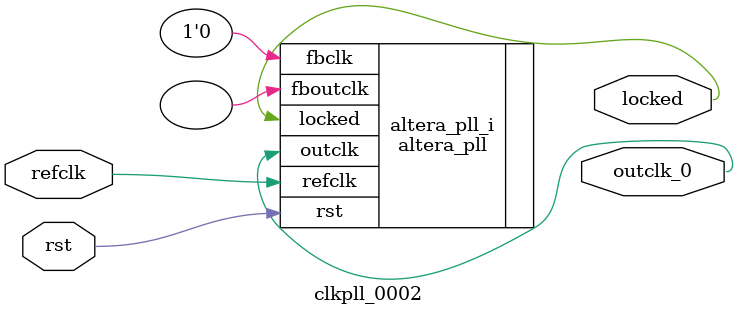
<source format=v>
`timescale 1ns/10ps
module  clkpll_0002(

	// interface 'refclk'
	input wire refclk,

	// interface 'reset'
	input wire rst,

	// interface 'outclk0'
	output wire outclk_0,

	// interface 'locked'
	output wire locked
);

	altera_pll #(
		.fractional_vco_multiplier("false"),
		.reference_clock_frequency("50.0 MHz"),
		.operation_mode("normal"),
		.number_of_clocks(1),
		.output_clock_frequency0("25.175644 MHz"),
		.phase_shift0("0 ps"),
		.duty_cycle0(50),
		.output_clock_frequency1("0 MHz"),
		.phase_shift1("0 ps"),
		.duty_cycle1(50),
		.output_clock_frequency2("0 MHz"),
		.phase_shift2("0 ps"),
		.duty_cycle2(50),
		.output_clock_frequency3("0 MHz"),
		.phase_shift3("0 ps"),
		.duty_cycle3(50),
		.output_clock_frequency4("0 MHz"),
		.phase_shift4("0 ps"),
		.duty_cycle4(50),
		.output_clock_frequency5("0 MHz"),
		.phase_shift5("0 ps"),
		.duty_cycle5(50),
		.output_clock_frequency6("0 MHz"),
		.phase_shift6("0 ps"),
		.duty_cycle6(50),
		.output_clock_frequency7("0 MHz"),
		.phase_shift7("0 ps"),
		.duty_cycle7(50),
		.output_clock_frequency8("0 MHz"),
		.phase_shift8("0 ps"),
		.duty_cycle8(50),
		.output_clock_frequency9("0 MHz"),
		.phase_shift9("0 ps"),
		.duty_cycle9(50),
		.output_clock_frequency10("0 MHz"),
		.phase_shift10("0 ps"),
		.duty_cycle10(50),
		.output_clock_frequency11("0 MHz"),
		.phase_shift11("0 ps"),
		.duty_cycle11(50),
		.output_clock_frequency12("0 MHz"),
		.phase_shift12("0 ps"),
		.duty_cycle12(50),
		.output_clock_frequency13("0 MHz"),
		.phase_shift13("0 ps"),
		.duty_cycle13(50),
		.output_clock_frequency14("0 MHz"),
		.phase_shift14("0 ps"),
		.duty_cycle14(50),
		.output_clock_frequency15("0 MHz"),
		.phase_shift15("0 ps"),
		.duty_cycle15(50),
		.output_clock_frequency16("0 MHz"),
		.phase_shift16("0 ps"),
		.duty_cycle16(50),
		.output_clock_frequency17("0 MHz"),
		.phase_shift17("0 ps"),
		.duty_cycle17(50),
		.pll_type("General"),
		.pll_subtype("General")
	) altera_pll_i (
		.rst	(rst),
		.outclk	({outclk_0}),
		.locked	(locked),
		.fboutclk	( ),
		.fbclk	(1'b0),
		.refclk	(refclk)
	);
endmodule


</source>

—————

# What is required
With images omitted, retype the data word for word.

# Answer box
<source format=v>
`timescale 1ns/10ps
module  clkpll_0002(

	// interface 'refclk'
	input wire refclk,

	// interface 'reset'
	input wire rst,

	// interface 'outclk0'
	output wire outclk_0,

	// interface 'locked'
	output wire locked
);

	altera_pll #(
		.fractional_vco_multiplier("false"),
		.reference_clock_frequency("50.0 MHz"),
		.operation_mode("normal"),
		.number_of_clocks(1),
		.output_clock_frequency0("25.175644 MHz"),
		.phase_shift0("0 ps"),
		.duty_cycle0(50),
		.output_clock_frequency1("0 MHz"),
		.phase_shift1("0 ps"),
		.duty_cycle1(50),
		.output_clock_frequency2("0 MHz"),
		.phase_shift2("0 ps"),
		.duty_cycle2(50),
		.output_clock_frequency3("0 MHz"),
		.phase_shift3("0 ps"),
		.duty_cycle3(50),
		.output_clock_frequency4("0 MHz"),
		.phase_shift4("0 ps"),
		.duty_cycle4(50),
		.output_clock_frequency5("0 MHz"),
		.phase_shift5("0 ps"),
		.duty_cycle5(50),
		.output_clock_frequency6("0 MHz"),
		.phase_shift6("0 ps"),
		.duty_cycle6(50),
		.output_clock_frequency7("0 MHz"),
		.phase_shift7("0 ps"),
		.duty_cycle7(50),
		.output_clock_frequency8("0 MHz"),
		.phase_shift8("0 ps"),
		.duty_cycle8(50),
		.output_clock_frequency9("0 MHz"),
		.phase_shift9("0 ps"),
		.duty_cycle9(50),
		.output_clock_frequency10("0 MHz"),
		.phase_shift10("0 ps"),
		.duty_cycle10(50),
		.output_clock_frequency11("0 MHz"),
		.phase_shift11("0 ps"),
		.duty_cycle11(50),
		.output_clock_frequency12("0 MHz"),
		.phase_shift12("0 ps"),
		.duty_cycle12(50),
		.output_clock_frequency13("0 MHz"),
		.phase_shift13("0 ps"),
		.duty_cycle13(50),
		.output_clock_frequency14("0 MHz"),
		.phase_shift14("0 ps"),
		.duty_cycle14(50),
		.output_clock_frequency15("0 MHz"),
		.phase_shift15("0 ps"),
		.duty_cycle15(50),
		.output_clock_frequency16("0 MHz"),
		.phase_shift16("0 ps"),
		.duty_cycle16(50),
		.output_clock_frequency17("0 MHz"),
		.phase_shift17("0 ps"),
		.duty_cycle17(50),
		.pll_type("General"),
		.pll_subtype("General")
	) altera_pll_i (
		.rst	(rst),
		.outclk	({outclk_0}),
		.locked	(locked),
		.fboutclk	( ),
		.fbclk	(1'b0),
		.refclk	(refclk)
	);
endmodule


</source>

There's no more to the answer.